Talking about emotional habits can be a new concept for you. Maybe because we might believe that these are the product of some event that occurs ( external to us ), leading us to feel one emotion or another depending on the situation.
Thus, emotions would be out of our control, and we would not have the power to change or design them, as if we think we can do with our behaviors.
Culturally, we live in a society that considers emotions to be the enemies of reason. But the truth is that emotions are part of our being. They have an important function in our being in the world. It is impossible to separate ourselves from them.
Therefore, managing emotions is nothing more than making conscious what we feel, putting a name to the emotion, accepting it, and regulating it if necessary.
The Impact of Emotions

Let me clarify what I am saying by using an example. A few years ago, my husband and I decided to go to another country for a year to learn a new language.
When we started with the plan, I was excited but with the illusion of something that we wanted to achieve and for which we should work.
However, a few months later, when our trip was approaching and we had to make decisions such as quitting our jobs and selling some things, I felt scared. I discovered that one of my emotional habits when facing a situation that generates an extreme change in me is fear.
I understood that I needed to accept my emotion, allow myself to feel it, and express it as it came. It was also necessary to explore my judgments and resignify them.

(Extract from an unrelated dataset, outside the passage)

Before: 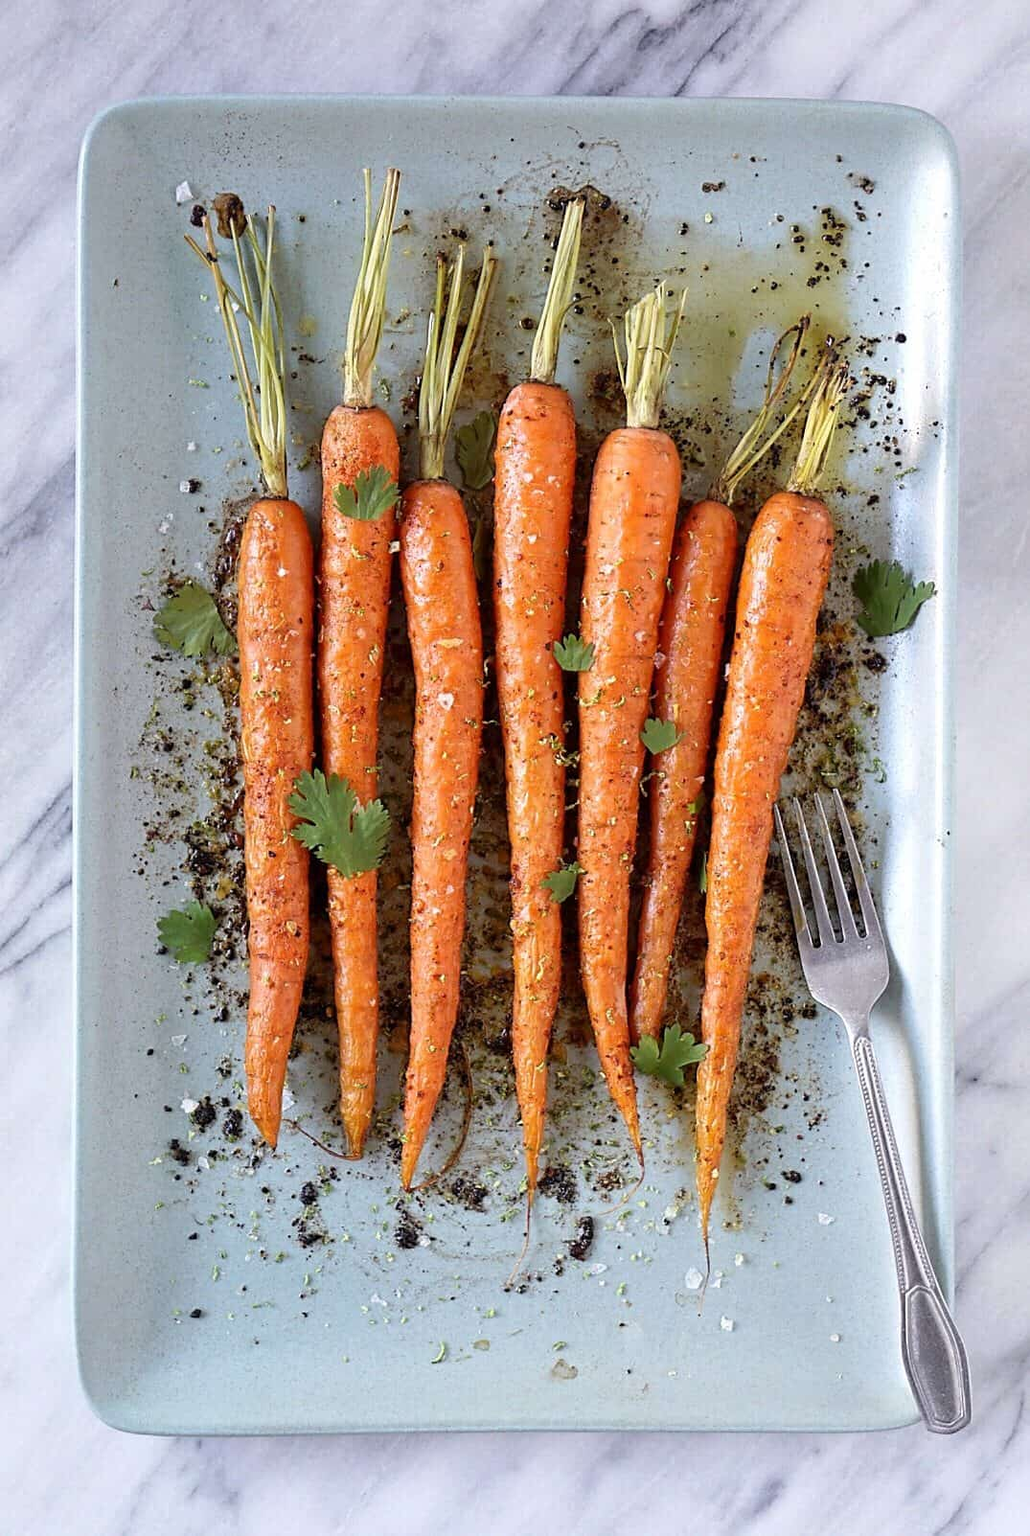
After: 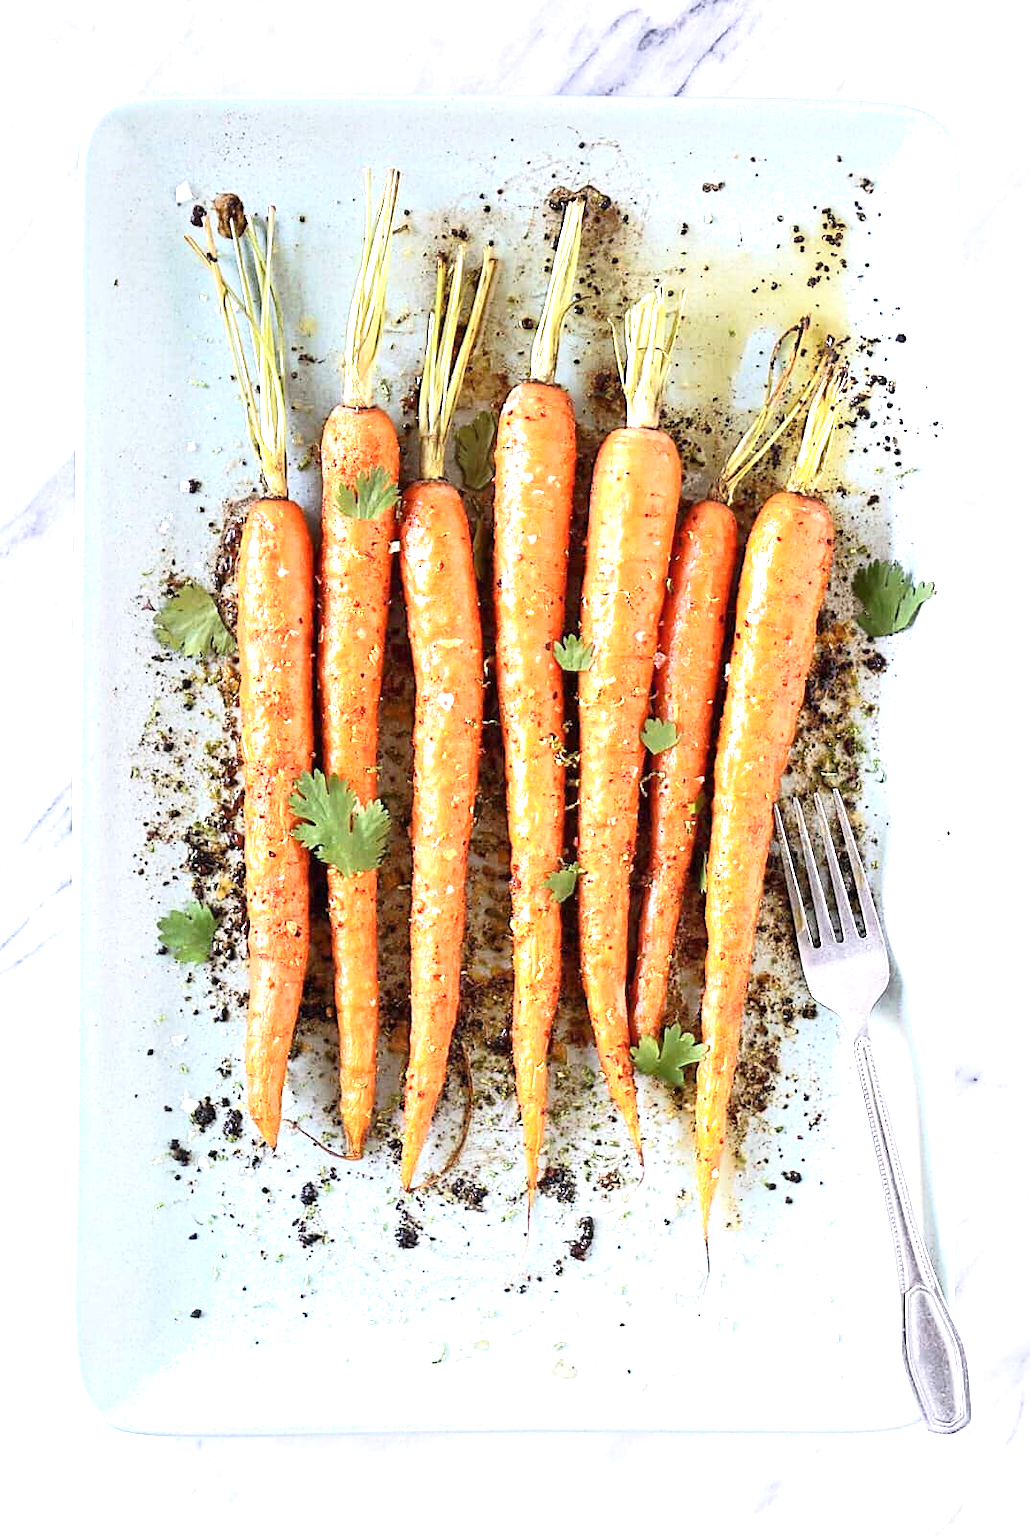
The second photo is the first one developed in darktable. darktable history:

Otherwise, I would not have been able to take the step to travel and enjoy this new adventure.
Try Managing Your Emotions

Having clarified the subject a little more, I want to challenge you readers. Try to include in your resolutions for the coming year to change your emotional habits. From here you can learn to manage your emotions.
I leave you with 4 tips that I hope you will find valuable and apply.
1. Understand that there are no negative emotions
We categorize emotions as positive and negative according to the body sensation that each one of them makes us feel. For example, we label fear as a “negative” emotion; however, this emotion responds to threatening situations and helps us protect ourselves.
2. Allowing oneself to feel
Given the above concept of categorizing emotions as positive and negative, there are emotions that we do not allow ourselves to feel. Alternatively, although we feel them, we do not express them.
Because, culturally, “it is not correct.” Repressing what we feel is not the right way to manage emotions. On the contrary, the invitation is to accept them and legitimize them.
3. Observe yourself while managing emotions
Every day dedicate at least 10 minutes to reflect on the emotion you are feeling. Ask yourself: What do I feel? How do I feel?
The more precise you identify the emotion, the easier you will understand this emotion and what actions you can take with this emotion.
If you analyze it, you will realize that many of our behaviors are automatic, and they are reactions tied to our emotional habits.
4. Judge your interpretations
Emotions arise from the interpretations you make of situations. These, in turn, are accompanied by private conversations with which you reinforce your interpretation.
The challenge in this step is to observe your thoughts and judge them. This will lead you to change the way you observe the situation, interpret it differently, and change the emotion that accompanies it.